Hi been reading avidly posts here and now would like to have the following translated to Tagalog please. Said some thing silly now I need to "Lambing" her out of it.

"Lab please forgive me for what happened / I said yesterday. I should have let it go when I was okay, instead of trying to push you to see things my way. You are always the unselfish part of our love and I make the selfish part, I need your forgiveness as always. I also know you are trying always to keep me happy and believe me darling you do that much more than you know, more than I do to you all the time. I hope you will always keep telling me what you feel and I promise not to let my selfishness rule my mind."

I will add - Ang walang kamatayan kong pagmamahal


----------



## niernier

Lab, ipagpatawad mo ang nangyari/nasabi ko kahapon. Dapat sana ay hinayaan ko na lang habang maayos pa kaysa ipagpilitan ko sa'yo ang gusto ko. Ikaw na lang lagi ang mapagparaya sa ating pag-iibigan at ako ang makasarili, hinihingi ko sa'yo ang kapatawaran gaya ng dati. Alam ko na lagi mong sinusubukang pasayahin ako at maniwala ka _darling_, ginagawa mo ang higit pa sa pagkakaalam mo, higit pa sa nagagawa ko para sa'yo sa lahat ng panahon. Sana ay lagi mong ipapaalam sa akin ang nararamdaman mo at ipinapangako ko na hindi ko hahayaang _umiral _ang pagkamakasarili sa aking isipan.

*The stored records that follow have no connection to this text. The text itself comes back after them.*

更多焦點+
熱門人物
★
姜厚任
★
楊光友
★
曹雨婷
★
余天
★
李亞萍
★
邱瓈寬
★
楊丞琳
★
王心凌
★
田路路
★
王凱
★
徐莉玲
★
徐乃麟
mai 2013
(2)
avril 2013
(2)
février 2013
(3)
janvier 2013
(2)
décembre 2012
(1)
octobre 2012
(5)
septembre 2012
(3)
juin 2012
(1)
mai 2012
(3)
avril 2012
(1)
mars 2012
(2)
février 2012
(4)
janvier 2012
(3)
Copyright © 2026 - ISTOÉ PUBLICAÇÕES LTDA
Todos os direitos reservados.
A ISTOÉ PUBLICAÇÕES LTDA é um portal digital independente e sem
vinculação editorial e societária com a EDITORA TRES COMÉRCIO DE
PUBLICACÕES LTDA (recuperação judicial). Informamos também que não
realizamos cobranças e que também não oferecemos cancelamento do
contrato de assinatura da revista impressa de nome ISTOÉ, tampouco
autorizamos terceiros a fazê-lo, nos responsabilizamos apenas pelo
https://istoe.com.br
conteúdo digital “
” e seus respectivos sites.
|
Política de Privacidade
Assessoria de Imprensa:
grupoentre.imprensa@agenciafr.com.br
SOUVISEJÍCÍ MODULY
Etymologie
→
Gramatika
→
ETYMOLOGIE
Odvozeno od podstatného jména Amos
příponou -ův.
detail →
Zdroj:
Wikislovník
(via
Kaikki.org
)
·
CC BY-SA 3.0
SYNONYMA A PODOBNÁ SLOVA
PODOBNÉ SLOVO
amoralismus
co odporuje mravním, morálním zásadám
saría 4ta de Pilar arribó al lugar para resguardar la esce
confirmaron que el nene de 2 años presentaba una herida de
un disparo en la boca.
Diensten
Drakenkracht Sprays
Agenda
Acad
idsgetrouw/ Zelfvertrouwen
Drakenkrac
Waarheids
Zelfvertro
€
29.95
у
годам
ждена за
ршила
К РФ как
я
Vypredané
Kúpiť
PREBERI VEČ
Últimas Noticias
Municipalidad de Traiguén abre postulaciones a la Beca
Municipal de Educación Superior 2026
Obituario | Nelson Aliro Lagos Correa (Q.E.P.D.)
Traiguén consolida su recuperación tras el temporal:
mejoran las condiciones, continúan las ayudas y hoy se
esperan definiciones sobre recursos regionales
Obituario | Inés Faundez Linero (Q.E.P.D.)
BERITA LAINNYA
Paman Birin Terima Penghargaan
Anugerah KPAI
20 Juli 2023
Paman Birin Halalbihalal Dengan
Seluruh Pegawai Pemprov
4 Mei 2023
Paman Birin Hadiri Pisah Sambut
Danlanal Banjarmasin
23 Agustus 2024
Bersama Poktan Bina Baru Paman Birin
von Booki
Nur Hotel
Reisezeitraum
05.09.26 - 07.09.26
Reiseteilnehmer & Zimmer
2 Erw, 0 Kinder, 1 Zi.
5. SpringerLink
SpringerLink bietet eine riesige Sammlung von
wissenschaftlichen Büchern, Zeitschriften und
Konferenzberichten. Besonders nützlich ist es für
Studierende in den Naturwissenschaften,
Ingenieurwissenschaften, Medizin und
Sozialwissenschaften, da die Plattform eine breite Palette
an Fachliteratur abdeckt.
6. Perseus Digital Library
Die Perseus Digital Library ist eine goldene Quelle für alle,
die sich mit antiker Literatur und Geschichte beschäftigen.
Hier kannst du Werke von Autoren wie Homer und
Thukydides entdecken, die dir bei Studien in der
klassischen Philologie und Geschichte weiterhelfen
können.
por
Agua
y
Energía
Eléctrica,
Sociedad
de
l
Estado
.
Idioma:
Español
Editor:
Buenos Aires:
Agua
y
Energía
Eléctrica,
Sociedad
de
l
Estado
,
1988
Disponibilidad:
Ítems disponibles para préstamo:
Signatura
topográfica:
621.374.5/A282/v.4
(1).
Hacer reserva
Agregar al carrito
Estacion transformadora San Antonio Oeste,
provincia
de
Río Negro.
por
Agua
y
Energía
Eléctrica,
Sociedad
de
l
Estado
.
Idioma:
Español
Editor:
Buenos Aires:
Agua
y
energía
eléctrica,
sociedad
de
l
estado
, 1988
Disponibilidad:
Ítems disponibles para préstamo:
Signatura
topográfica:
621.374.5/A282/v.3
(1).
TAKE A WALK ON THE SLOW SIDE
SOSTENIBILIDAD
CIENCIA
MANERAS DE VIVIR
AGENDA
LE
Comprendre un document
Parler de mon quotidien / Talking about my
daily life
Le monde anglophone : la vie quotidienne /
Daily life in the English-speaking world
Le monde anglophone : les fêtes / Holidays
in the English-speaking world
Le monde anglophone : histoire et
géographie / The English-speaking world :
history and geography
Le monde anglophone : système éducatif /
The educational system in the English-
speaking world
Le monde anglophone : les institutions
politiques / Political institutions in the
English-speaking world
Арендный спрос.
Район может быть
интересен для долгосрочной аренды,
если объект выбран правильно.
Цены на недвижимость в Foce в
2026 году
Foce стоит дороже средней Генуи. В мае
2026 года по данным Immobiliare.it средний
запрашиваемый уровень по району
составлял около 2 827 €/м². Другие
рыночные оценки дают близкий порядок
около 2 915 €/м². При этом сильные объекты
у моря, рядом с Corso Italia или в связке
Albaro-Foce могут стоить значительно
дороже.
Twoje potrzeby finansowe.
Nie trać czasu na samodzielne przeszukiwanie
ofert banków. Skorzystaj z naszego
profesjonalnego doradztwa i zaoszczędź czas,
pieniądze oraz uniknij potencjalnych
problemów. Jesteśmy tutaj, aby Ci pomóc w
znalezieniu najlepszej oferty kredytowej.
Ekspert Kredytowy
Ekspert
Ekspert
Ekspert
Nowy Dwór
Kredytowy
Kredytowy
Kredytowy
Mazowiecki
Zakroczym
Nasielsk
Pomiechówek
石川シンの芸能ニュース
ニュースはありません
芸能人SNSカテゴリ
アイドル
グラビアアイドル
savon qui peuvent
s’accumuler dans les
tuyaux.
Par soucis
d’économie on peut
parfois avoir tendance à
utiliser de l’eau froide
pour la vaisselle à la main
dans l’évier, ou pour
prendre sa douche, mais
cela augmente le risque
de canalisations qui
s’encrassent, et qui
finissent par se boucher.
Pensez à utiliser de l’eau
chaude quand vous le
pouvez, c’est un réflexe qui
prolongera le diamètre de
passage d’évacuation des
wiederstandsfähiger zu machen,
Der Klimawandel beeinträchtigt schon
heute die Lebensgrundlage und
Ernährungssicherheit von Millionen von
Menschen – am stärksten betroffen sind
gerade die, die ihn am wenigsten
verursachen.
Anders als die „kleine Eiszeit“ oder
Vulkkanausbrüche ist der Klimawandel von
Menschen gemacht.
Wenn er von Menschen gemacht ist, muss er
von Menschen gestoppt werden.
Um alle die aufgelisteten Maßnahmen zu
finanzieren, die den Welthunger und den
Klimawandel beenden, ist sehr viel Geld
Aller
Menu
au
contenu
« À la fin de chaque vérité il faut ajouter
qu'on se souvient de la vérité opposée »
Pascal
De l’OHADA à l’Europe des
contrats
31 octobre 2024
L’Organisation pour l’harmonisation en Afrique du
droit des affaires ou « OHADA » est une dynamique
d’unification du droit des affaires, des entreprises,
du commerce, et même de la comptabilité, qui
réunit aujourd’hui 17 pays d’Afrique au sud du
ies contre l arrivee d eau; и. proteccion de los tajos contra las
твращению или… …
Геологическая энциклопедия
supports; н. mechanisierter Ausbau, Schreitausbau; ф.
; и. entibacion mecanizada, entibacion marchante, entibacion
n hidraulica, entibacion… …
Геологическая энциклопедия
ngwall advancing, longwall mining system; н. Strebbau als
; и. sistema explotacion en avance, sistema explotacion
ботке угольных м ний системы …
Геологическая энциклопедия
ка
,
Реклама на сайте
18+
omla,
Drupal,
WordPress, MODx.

Ang walang kamatayan kong pagmamahal         = my undying love

I am not sure if the endearment darling should be translated or not, so just tell us if you need to.


----------



## Sai1998

niernier, Wow that was quick. Maraming salamat po. I really appreciate this. Darling is fine thats normal for us. Thanks again. There is a possibilty she might reply in tagalog as well. So I  guess I could be asking again.


----------



## pharabus

Just to add, a reasonable replacement for darling could perhaps be "mahal"?


----------



## Sai1998

pharabus said:


> Just to add, a reasonable replacement for darling could perhaps be "mahal"?


 
Yes I would agree on that. However we constantly use darling - sweetheart (not Honey or Hon) so its okay. She finds it easier to understand in tagalog + I automatically get brownie points for the effort.  
Thanks.


----------